What is required
Repeat, word for word, each of the records shown below, without their pictures.

Input data

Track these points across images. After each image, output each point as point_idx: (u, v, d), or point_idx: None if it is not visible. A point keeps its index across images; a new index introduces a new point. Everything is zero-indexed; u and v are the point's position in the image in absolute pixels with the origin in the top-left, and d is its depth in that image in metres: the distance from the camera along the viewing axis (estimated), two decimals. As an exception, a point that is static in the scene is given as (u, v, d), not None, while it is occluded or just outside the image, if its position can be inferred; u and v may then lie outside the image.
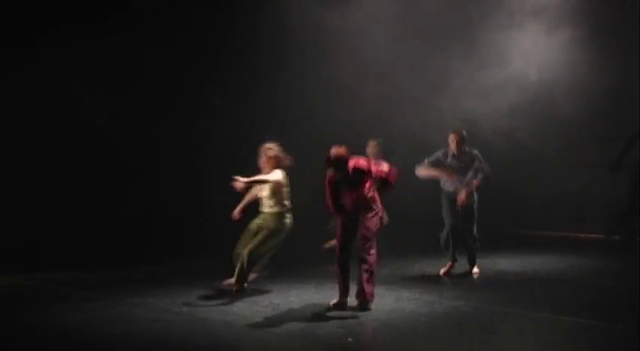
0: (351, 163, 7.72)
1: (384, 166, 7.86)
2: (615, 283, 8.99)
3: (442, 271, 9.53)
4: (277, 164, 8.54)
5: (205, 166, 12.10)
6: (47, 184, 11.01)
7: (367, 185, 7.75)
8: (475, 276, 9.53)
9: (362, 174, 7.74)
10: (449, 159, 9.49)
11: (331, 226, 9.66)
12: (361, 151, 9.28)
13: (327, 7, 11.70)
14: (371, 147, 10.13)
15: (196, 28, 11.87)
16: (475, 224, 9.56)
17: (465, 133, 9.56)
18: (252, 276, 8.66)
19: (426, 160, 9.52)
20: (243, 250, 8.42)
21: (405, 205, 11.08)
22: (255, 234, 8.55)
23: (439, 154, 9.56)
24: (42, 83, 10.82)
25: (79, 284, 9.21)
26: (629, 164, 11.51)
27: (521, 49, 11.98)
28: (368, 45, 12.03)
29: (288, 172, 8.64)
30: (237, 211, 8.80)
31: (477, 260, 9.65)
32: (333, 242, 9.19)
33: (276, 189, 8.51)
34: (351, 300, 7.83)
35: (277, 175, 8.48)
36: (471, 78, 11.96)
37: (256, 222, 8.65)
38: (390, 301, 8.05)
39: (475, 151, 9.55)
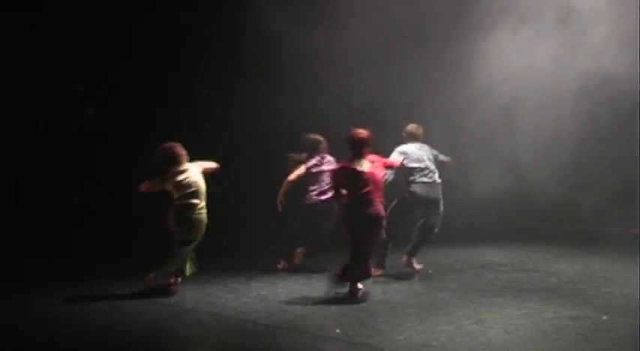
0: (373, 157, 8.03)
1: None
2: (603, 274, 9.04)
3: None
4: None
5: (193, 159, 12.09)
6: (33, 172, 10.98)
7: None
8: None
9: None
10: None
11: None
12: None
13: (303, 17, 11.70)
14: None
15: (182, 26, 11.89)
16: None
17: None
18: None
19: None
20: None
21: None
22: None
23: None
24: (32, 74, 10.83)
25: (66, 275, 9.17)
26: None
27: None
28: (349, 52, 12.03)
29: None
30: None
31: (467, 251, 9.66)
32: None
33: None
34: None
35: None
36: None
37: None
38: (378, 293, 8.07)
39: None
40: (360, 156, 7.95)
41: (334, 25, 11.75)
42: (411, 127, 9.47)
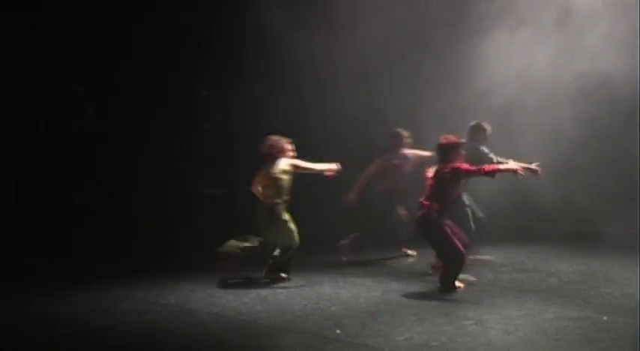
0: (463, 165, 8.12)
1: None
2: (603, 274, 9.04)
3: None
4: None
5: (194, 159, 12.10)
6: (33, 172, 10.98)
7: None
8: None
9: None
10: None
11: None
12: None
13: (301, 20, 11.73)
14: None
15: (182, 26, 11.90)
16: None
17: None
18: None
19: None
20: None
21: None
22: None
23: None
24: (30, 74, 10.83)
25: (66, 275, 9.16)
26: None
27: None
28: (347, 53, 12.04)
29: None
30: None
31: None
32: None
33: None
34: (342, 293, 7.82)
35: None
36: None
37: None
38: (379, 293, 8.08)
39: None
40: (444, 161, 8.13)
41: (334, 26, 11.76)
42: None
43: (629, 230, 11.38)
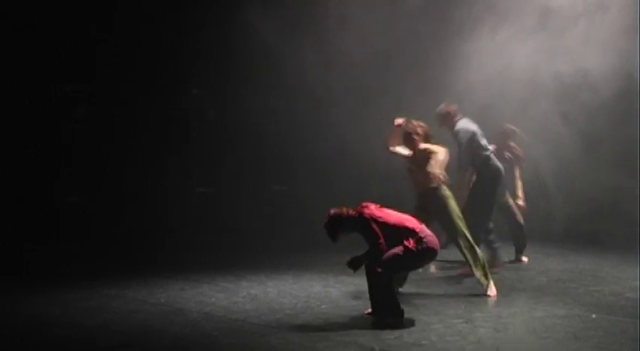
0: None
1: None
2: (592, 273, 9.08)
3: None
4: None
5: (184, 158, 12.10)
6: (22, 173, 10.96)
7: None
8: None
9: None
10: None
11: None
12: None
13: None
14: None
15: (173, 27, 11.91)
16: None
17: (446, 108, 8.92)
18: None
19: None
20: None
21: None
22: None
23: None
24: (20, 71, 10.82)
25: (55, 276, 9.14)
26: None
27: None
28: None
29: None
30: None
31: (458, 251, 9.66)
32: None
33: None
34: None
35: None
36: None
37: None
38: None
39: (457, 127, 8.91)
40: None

Problem solution
Track these points across images. After each image, output each point as point_idx: (u, v, d), or point_idx: None if it is not visible. A point keeps its index across images; a new index introduces a new point. Everything is zero-indexed; u and v are the point's position in the image in absolute pixels with the origin in the top-left, and d is its depth in that image in metres: the distance from the camera along the viewing axis (estimated), two decimals. As an exception, a point that is static in the scene is given as (u, v, d), not None, while it is occluded or just outside the image, if its position can be inferred; u and v may then lie outside the image.
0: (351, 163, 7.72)
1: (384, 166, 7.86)
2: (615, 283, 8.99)
3: (442, 271, 9.53)
4: (277, 164, 8.54)
5: (205, 166, 12.10)
6: (47, 184, 11.01)
7: (367, 185, 7.75)
8: (475, 276, 9.53)
9: (362, 174, 7.74)
10: (449, 159, 9.49)
11: (331, 226, 9.66)
12: (361, 151, 9.28)
13: (327, 7, 11.70)
14: (371, 147, 10.13)
15: (196, 28, 11.87)
16: (475, 224, 9.56)
17: (465, 133, 9.56)
18: (252, 276, 8.66)
19: (426, 160, 9.52)
20: (243, 250, 8.42)
21: (405, 205, 11.08)
22: (255, 234, 8.55)
23: (439, 154, 9.56)
24: (42, 83, 10.82)
25: (79, 284, 9.21)
26: (629, 164, 11.51)
27: (521, 49, 11.98)
28: (368, 45, 12.03)
29: (288, 172, 8.64)
30: (237, 211, 8.80)
31: (477, 260, 9.65)
32: (333, 242, 9.19)
33: (276, 189, 8.51)
34: (351, 300, 7.83)
35: (277, 175, 8.48)
36: (471, 78, 11.96)
37: (256, 222, 8.65)
38: (390, 301, 8.05)
39: (475, 151, 9.55)
0: (373, 157, 8.03)
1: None
2: (603, 274, 9.04)
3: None
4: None
5: (193, 159, 12.09)
6: (33, 172, 10.98)
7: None
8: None
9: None
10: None
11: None
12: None
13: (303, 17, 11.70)
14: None
15: (182, 26, 11.89)
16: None
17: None
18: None
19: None
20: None
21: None
22: None
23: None
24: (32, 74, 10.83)
25: (66, 275, 9.17)
26: None
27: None
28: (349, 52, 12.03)
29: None
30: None
31: (467, 251, 9.66)
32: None
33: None
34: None
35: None
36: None
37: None
38: (378, 293, 8.07)
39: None
40: (360, 156, 7.95)
41: (334, 25, 11.75)
42: (411, 127, 9.47)
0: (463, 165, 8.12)
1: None
2: (603, 274, 9.04)
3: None
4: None
5: (194, 159, 12.10)
6: (33, 172, 10.98)
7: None
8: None
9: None
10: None
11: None
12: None
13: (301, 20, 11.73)
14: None
15: (182, 26, 11.90)
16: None
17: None
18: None
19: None
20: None
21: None
22: None
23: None
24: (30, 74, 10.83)
25: (66, 275, 9.16)
26: None
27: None
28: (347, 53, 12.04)
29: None
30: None
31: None
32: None
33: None
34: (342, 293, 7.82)
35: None
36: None
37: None
38: (379, 293, 8.08)
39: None
40: (444, 161, 8.13)
41: (334, 26, 11.76)
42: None
43: (629, 230, 11.38)
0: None
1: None
2: (592, 273, 9.08)
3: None
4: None
5: (184, 158, 12.10)
6: (22, 173, 10.96)
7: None
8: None
9: None
10: None
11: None
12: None
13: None
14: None
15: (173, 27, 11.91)
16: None
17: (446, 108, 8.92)
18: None
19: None
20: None
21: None
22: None
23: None
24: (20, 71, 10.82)
25: (55, 276, 9.14)
26: None
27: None
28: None
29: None
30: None
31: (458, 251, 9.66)
32: None
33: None
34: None
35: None
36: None
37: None
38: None
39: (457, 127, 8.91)
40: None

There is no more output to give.